IN SUMMER 1944 Vice President Henry Wallace visited Kolyma (northeast Siberia) and the big Soviet construction trust which had 300,000 people working in 100 gold mines and other enprises there. Wallace wrote of the activity glowingly, noting that "Stalin has made gold mining a preferred war industry and has frozen men in it." The unintended irony here is fierce. Men were literally frozen in these mines and over 2 million died according to Robert Conquest's estimate. Kolyma was not the TV-type project Wallace naively thought: it was a giant forced labor empire supervised by the secret police.

In Kolyma in 1944, surviving one day at a time, was the writer Varlam Shalamov who had been jailed in 1937 for calling Nobel Laureate Ivan Bunin, a "classic author" of Russian literature. Shalamov was released after 17 years in 1953 and wasn't long in circulating his stories and poetry in manuscript. Solzhenitsyn, impressed by his writing and his background of suffering, asked him to coauthor The Gulag Archipelago when he began it in 1958, but Shalamov, old and ill, declined. Since then Shalamov's stories have been prohibited in Russia, and he has written only poetry.

This volume is Shalamov's first in English. It reveals a very great artist at work. A felicitous translation by John Glad brings us the voice of Shalamov, terse, flat ironic and often beautiful. He has been likened to Bunin and Chekhov, and there are resemblances in style and structure, the major difference being that Shalamov's prose seems wrung from a bloody rag.

Abbe Sieyes, when asked what he did during the French Revolution, responsed: "I survived, Shalamov, a dokhodyagas (goner) who survived, acts as the narrator, a full participant, in these stories. Each story is different from the others, without the gray sameness usual in this genre, but all share constants such as cold, food and work. Kolyma's cold cut like a torch. Convicts worked until spit froze in the air at 60 below; winter ended when the temperature soared to 20 below. This in an area of permafrost in which bodies didn't decay and railroads couldn't be built. To mitigate the terrible cold, food was vital and is an element in every story. A road-building group is starved into suicide ("Dry Rations"); another is given extra rations as a work experiment, providing one man the energy to kill himself ("Quiet"). American aid glycerin is sold as honey, and the convicts eat machine grease without harm ("Lend-lease"). In the bitter cold without adequate food the convicts become docile. There is no sex and few fights -- there simply isn't enough energy. Work norms and assignments can kill, so men stall, trading appendixes ("A Piece of Meat") or lying to get work near a stove ("Carpenters").

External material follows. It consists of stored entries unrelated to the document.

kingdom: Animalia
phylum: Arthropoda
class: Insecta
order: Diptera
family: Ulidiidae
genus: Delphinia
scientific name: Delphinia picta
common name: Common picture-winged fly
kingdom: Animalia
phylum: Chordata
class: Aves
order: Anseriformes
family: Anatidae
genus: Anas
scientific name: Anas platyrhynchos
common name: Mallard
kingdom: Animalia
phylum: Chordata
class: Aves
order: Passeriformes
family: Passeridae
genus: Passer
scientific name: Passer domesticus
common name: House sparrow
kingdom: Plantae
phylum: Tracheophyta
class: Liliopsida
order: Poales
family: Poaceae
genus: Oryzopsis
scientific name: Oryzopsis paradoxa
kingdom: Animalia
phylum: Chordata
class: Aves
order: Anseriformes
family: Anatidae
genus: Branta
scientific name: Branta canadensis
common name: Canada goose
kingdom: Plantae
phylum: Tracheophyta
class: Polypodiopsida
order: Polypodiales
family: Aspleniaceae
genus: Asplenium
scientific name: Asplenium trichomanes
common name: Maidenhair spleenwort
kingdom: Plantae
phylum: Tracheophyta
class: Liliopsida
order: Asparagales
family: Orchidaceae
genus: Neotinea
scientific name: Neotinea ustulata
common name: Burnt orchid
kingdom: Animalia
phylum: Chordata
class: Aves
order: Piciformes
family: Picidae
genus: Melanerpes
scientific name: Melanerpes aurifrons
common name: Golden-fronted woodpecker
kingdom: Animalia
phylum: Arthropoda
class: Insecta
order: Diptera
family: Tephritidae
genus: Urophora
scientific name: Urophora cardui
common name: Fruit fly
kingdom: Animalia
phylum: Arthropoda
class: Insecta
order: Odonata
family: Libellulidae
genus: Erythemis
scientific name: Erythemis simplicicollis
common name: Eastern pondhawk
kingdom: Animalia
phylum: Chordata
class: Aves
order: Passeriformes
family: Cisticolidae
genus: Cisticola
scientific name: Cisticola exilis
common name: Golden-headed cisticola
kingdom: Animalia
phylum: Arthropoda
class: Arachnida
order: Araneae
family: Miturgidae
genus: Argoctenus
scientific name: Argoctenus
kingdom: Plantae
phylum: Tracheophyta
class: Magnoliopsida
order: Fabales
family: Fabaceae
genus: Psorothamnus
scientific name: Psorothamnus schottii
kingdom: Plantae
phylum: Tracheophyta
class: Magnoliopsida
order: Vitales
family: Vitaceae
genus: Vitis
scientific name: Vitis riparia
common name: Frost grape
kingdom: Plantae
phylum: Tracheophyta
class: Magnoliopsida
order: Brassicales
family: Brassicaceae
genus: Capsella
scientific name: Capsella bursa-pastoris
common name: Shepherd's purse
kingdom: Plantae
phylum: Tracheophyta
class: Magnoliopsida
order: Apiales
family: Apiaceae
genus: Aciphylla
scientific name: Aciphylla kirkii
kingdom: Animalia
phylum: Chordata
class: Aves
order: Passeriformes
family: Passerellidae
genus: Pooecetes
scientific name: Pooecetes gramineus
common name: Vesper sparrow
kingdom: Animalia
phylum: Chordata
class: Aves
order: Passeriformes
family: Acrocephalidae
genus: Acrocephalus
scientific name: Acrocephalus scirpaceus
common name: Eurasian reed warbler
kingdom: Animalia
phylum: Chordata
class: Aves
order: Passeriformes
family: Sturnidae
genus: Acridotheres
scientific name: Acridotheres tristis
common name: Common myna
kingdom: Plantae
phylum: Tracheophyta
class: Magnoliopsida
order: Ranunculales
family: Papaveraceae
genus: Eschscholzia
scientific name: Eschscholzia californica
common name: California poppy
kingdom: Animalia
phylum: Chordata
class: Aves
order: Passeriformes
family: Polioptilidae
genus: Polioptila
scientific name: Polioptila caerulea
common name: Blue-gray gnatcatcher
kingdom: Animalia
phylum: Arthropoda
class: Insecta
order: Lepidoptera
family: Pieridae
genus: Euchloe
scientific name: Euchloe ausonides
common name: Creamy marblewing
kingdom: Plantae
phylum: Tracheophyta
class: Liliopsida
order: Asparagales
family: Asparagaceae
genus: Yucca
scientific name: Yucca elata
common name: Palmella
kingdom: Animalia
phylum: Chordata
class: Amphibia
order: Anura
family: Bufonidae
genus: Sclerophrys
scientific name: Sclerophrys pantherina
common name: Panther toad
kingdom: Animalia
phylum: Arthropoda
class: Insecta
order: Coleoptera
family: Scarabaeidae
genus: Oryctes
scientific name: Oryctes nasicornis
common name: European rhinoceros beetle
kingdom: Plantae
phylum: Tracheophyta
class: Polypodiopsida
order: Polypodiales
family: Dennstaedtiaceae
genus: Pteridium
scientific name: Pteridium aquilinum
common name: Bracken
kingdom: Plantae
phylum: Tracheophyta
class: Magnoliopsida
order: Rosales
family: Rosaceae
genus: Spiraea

Kolyma was sadness ("It was a good thing that tears have no odor"), a sadness "easier to bear if you write it down. Once you've done that, you can forget." And men survive by forgetting. Though bitterness often intrudes, there is no self-pity and no despair. In one story, when several men surrender varius artificial arms and legs before being put into solitary, the chief guard asks what the last man, the narrator, will give up, perhaps his soul? The narrator -- Shalamov -- replies, "No you can't have my soul."

Shalamov's prose also documents. We learn that horses were given rations according to weight, but not humans, which meant that the smaller convicts outlived the bigger ones, and that the famous trials of Bukharin and others in the '30s pivoted on drugs (the Soviet use of behavoir-altering drugs on dissidents as evidenced in L. Plyushch's History's Carnival [1979] was thought to be a more recent innovation.)

In a perceptive Foreward, John Glad, director of Slavic studies at the University of Maryland, writes that there is a lack of unanimity on the part of other readers as to which stories are the most powerful. In my view, two clearly stand out: "Dry Rations" which blends into the plot a virtual catalog of coping, and "Major Pugachov's Last Battle," a stirring saga in miniature, heroic in its defiance.

This long overdue volume (the French edition appeared in 1969) contains only about one-fourth of the 103 stories in the Russian language edition published in 1978 in England. John Glad is now completing a sequal that will bring the remaining stories to American readers. Full publication of the complete stories of this, perhaps the greatest living Russian writer, will further expose his genius and possibly, redeem his suffering.